Having still barely recovered from the rambunctious presidential election of 2004, it can be difficult to voluntarily drop yourself into the drama of yet another exhausting election. The 2002 Newark, New Jersey Mayoral election covered by the interesting Oscar-nominated documentary film, Street Fight, is no less 'spirited' than was the infamous road to the White House of 2004. In fact, there are elements of this election shown by Street Fight that make the boiling pot of the 2004 presidential election seem like barely a simmer.

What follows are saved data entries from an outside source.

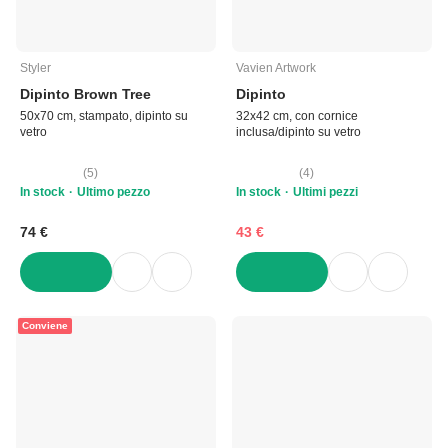
Styler
Vavien Artwork
Dipinto Brown Tree
Dipinto
50x70 cm, stampato, dipinto su
32x42 cm, con cornice
vetro
inclusa/dipinto su vetro
(
5
)
(
4
)
In stock
Ultimo pezzo
In stock
Ultimi pezzi
74 €
43 €
AGGIUNGI
AGGIUNGI
Conviene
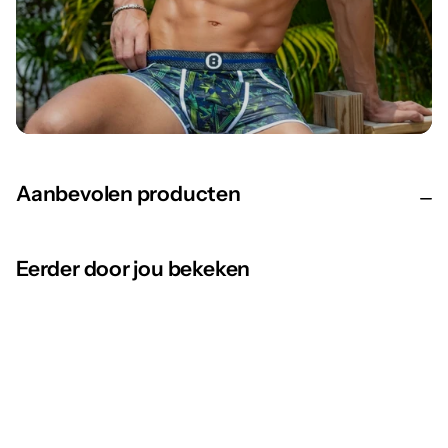
Aanbevolen producten
Eerder door jou bekeken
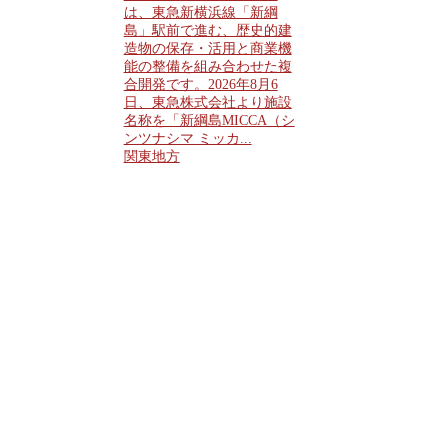
は、東急新横浜線「新綱
島」駅前で進む、歴史的建
造物の保存・活用と商業機
能の整備を組み合わせた複
合開発です。2026年8月6
日、東急株式会社より施設
名称を「新綱島MICCA（シ
ンツナシマ ミッカ...
関東地方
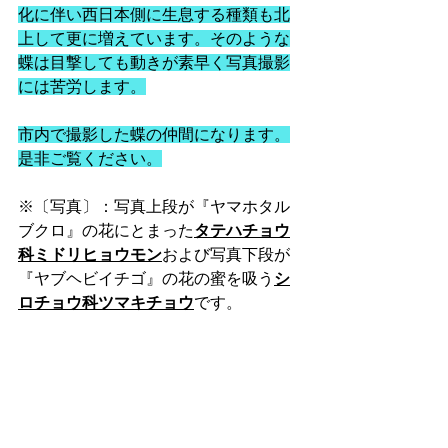
化に伴い西日本側に生息する種類も北
上して更に増えています。そのような
蝶は目撃しても動きが素早く写真撮影
には苦労します。
市内で撮影した蝶の仲間になります。
是非ご覧ください。
※〔写真〕：写真上段が『ヤマホタル
ブクロ』の花にとまった
タテハチョウ
科ミドリヒョウモン
および写真下段が
『ヤブヘビイチゴ』の花の蜜を吸う
シ
ロチョウ科ツマキチョウ
です。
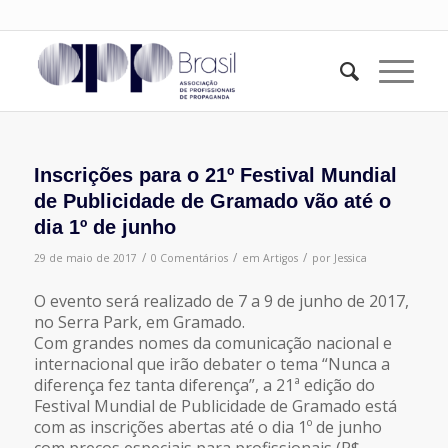
Inscrições para o 21º Festival Mundial
de Publicidade de Gramado vão até o
dia 1º de junho
/
/
/
29 de maio de 2017
0 Comentários
em
Artigos
por
Jessica
O evento será realizado de 7 a 9 de junho de 2017,
no Serra Park, em Gramado.
Com grandes nomes da comunicação nacional e
internacional que irão debater o tema “Nunca a
diferença fez tanta diferença”, a 21ª edição do
Festival Mundial de Publicidade de Gramado está
com as inscrições abertas até o dia 1º de junho
com preços especiais para profissionais (R$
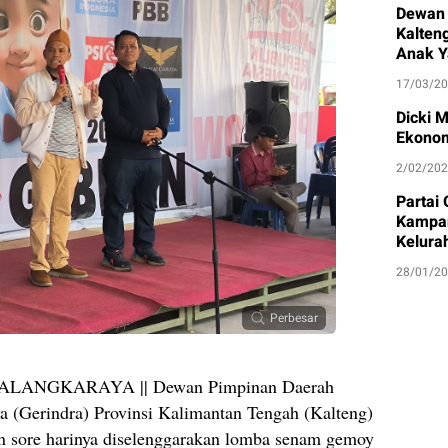
Dewan 
Kalten
Anak Y
17/03/2
Dicki 
Ekonom
2/02/20
Partai
Kampan
Kelura
28/01/2
Perbesar
ANGKARAYA || Dewan Pimpinan Daerah
a (Gerindra) Provinsi Kalimantan Tengah (Kalteng)
an sore harinya diselenggarakan lomba senam gemoy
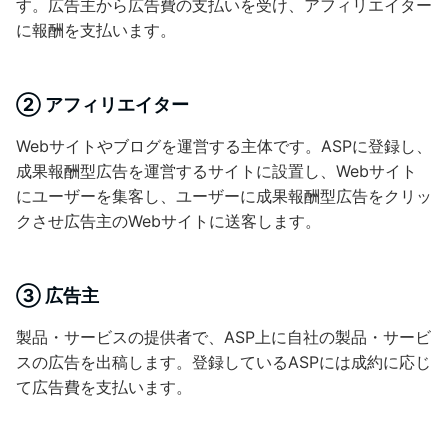
す。広告主から広告費の支払いを受け、アフィリエイター
に報酬を支払います。
② アフィリエイター
Webサイトやブログを運営する主体です。ASPに登録し、
成果報酬型広告を運営するサイトに設置し、Webサイト
にユーザーを集客し、ユーザーに成果報酬型広告をクリッ
クさせ広告主のWebサイトに送客します。
③ 広告主
製品・サービスの提供者で、ASP上に自社の製品・サービ
スの広告を出稿します。登録しているASPには成約に応じ
て広告費を支払います。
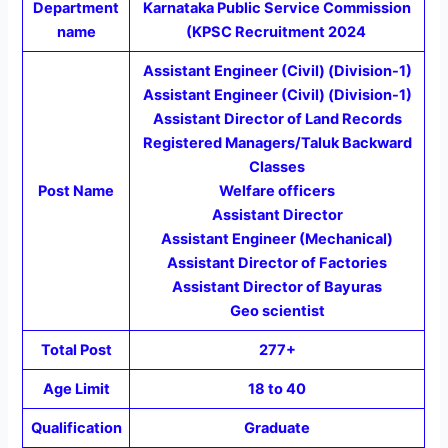
Department
Karnataka Public Service Commission
name
(KPSC Recruitment 2024
Assistant Engineer (Civil) (Division-1)
Assistant Engineer (Civil) (Division-1)
Assistant Director of Land Records
Registered Managers/Taluk Backward
Classes
Post Name
Welfare officers
Assistant Director
Assistant Engineer (Mechanical)
Assistant Director of Factories
Assistant Director of Bayuras
Geo scientist
Total Post
277+
Age Limit
18 to 40
Qualification
Graduate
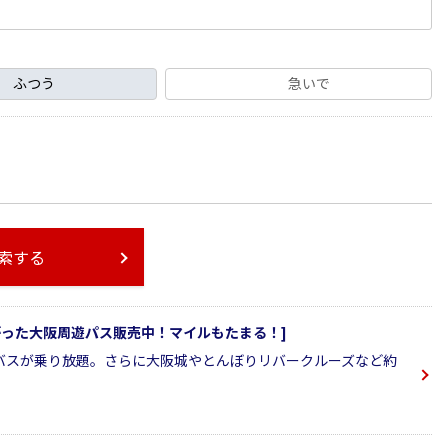
ふつう
急いで
索する
ながった大阪周遊パス販売中！マイルもたまる！]
バスが乗り放題。さらに大阪城やとんぼりリバークルーズなど約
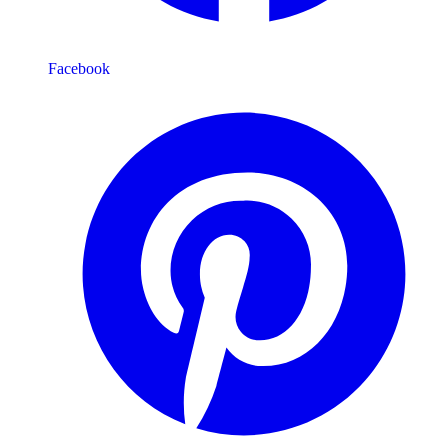
Facebook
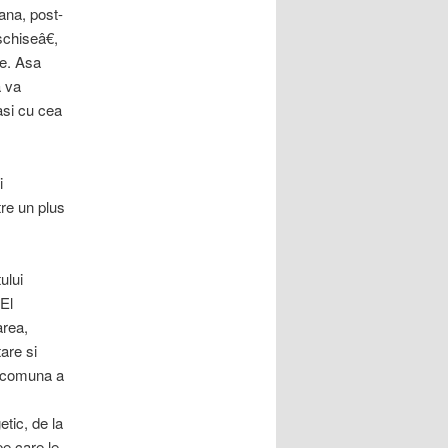
ana, post-
schiseâ€,
ce. Asa
a va
asi cu cea
i
tre un plus
ului
El
area,
tare si
a comuna a
etic, de la
 pe care le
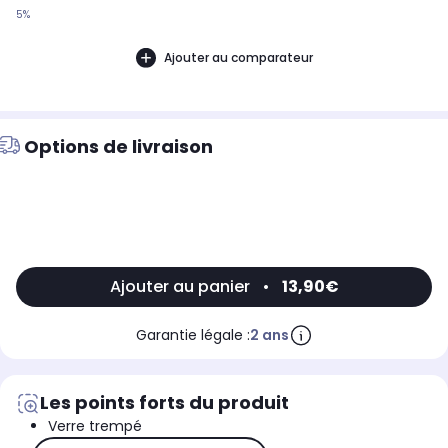
5%
Ajouter au comparateur
Options de livraison
Ajouter au panier
•
13,90€
Garantie légale :
2 ans
Les points forts du produit
Verre trempé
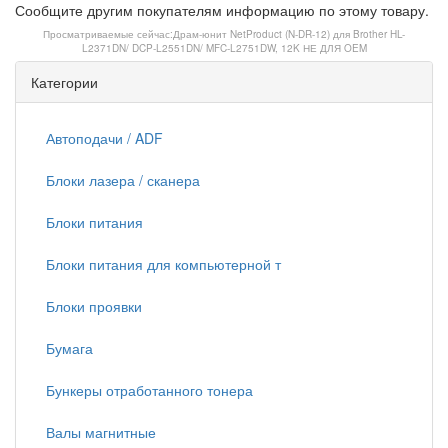
Сообщите другим покупателям информацию по этому товару.
Просматриваемые сейчас:
Драм-юнит NetProduct (N-DR-12) для Brother HL-
L2371DN/ DCP-L2551DN/ MFC-L2751DW, 12K НЕ ДЛЯ OEM
Категории
Автоподачи / ADF
Блоки лазера / сканера
Блоки питания
Блоки питания для компьютерной т
Блоки проявки
Бумага
Бункеры отработанного тонера
Валы магнитные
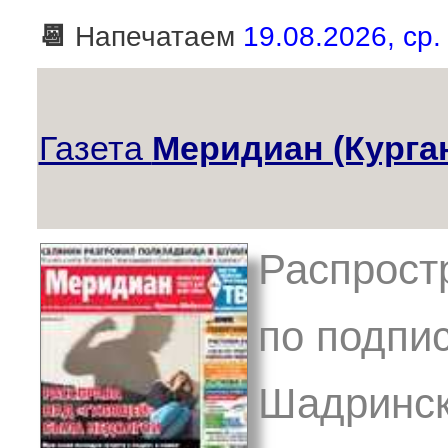
📆
Напечатаем
19.08.2026, ср.
Газета
Меридиан (Курга
Распростр
по подпис
Шадринск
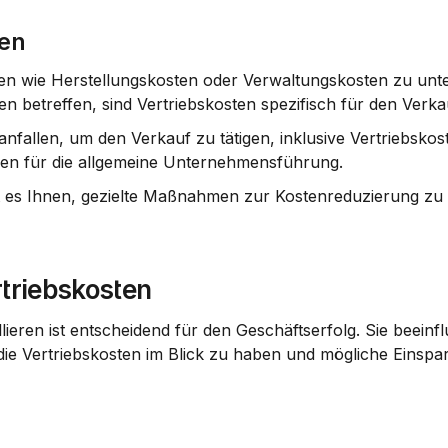
ten
ten wie Herstellungskosten oder Verwaltungskosten zu unte
 betreffen, sind Vertriebskosten spezifisch für den Verka
fallen, um den Verkauf zu tätigen, inklusive Vertriebskost
ben für die allgemeine Unternehmensführung.
ht es Ihnen, gezielte Maßnahmen zur Kostenreduzierung zu 
triebskosten
eren ist entscheidend für den Geschäftserfolg. Sie beeinflu
 die Vertriebskosten im Blick zu haben und mögliche Einspa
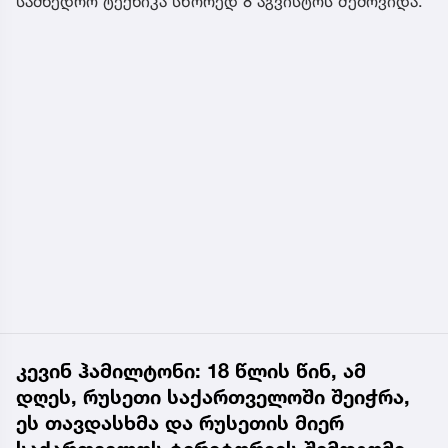
სამხედრო ტექნიკა სწორედ 8 აგვისტოს შემოვიდა.
კევინ ჰამილტონი: 18 წლის წინ, ამ
დღეს, რუსეთი საქართველოში შეიჭრა,
ეს თავდასხმა და რუსეთის მიერ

Yet films like this are essential for the American people to see. If only to see that election methodologies akin to those of third world countries are still alive and well here within our own American borders. Palm-greasing, power-abusing, and even good old-fashioned threatening of the opposition – these are all things that remind me of the kind of elections my extended family in Pakistan has witnessed over the years, not the kind one would expect Americans to witness today in one of our largest, oldest, most proud states.

In Street Fight, we have Cory Booker, a city councilman and Rhodes Scholar, going head to head against Sharpe James, the incumbent in the election, and Mayor of Newark for almost 20 years. A modern David vs. Goliath story if ever there was one, this story is one which Sharpe James' crew tried to forcefully obstruct several times over. And one where Marshall Curry, the filmmaker behind this intriguing documentary, did what all good documentarians do – he stood up in the face of the powers that be to properly document and relay a story, and then lets the audience decide based on what was said (or not said) by all parties. In Sharpe James' case, the forced silence was deafening and his own overzealous people cemented his role as the antagonist. In Curry's own words, "If somebody doesn't want you to tell a story this much, it's probably a story that needs to be told." This pretty much sets the tone of Sharpe James' role in Street Fight.

It's now 2006, and Newark will very soon be in the heat of another Mayoral election. One can only hope the citizens of Newark watch this documentary and give it the gray matter it deserves. It's yet another instance of PBS's POV films excelling and uncovering the stories that traditional news media are just too 'busy' to properly cover. But that's another documentary in and of itself.

If you liked such documentary films as The Last Party (with Robert Downey Jr.) or War Room, you will definitely enjoy Street Fight. Is it Oscar-nomination worthy? Well, no need to get into that discussion of politics, but if nothing else, it's a good way to start toughening yourself up for this 2006 election year and what will surely be a truly grueling 2008.

Ali Imran Zaidi is a filmmaker, writer and web developer - shooting, banging on keyboards, and making web sites in the Orlando area.